» Exercise details:
Examine each line of the data. Copy those that contain the string "action".

» Entries provided:
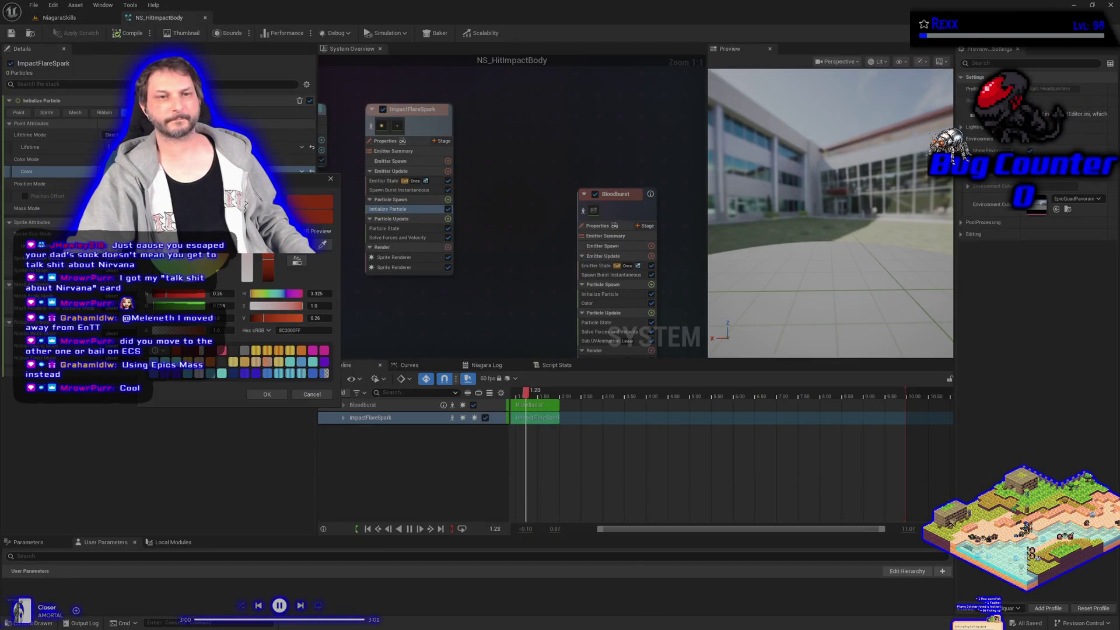
Step: Move the Bloodburst emitter up in the graph and show its Color module settings
{"action": "mouse_move", "coordinate": [638, 206]}
{"action": "left_mouse_down"}
{"action": "mouse_move", "coordinate": [568, 142]}
{"action": "mouse_move", "coordinate": [568, 121]}
{"action": "left_mouse_up"}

» Worked solution:
{"action": "mouse_move", "coordinate": [638, 206]}
{"action": "left_mouse_down"}
{"action": "mouse_move", "coordinate": [568, 142]}
{"action": "mouse_move", "coordinate": [568, 121]}
{"action": "left_mouse_up"}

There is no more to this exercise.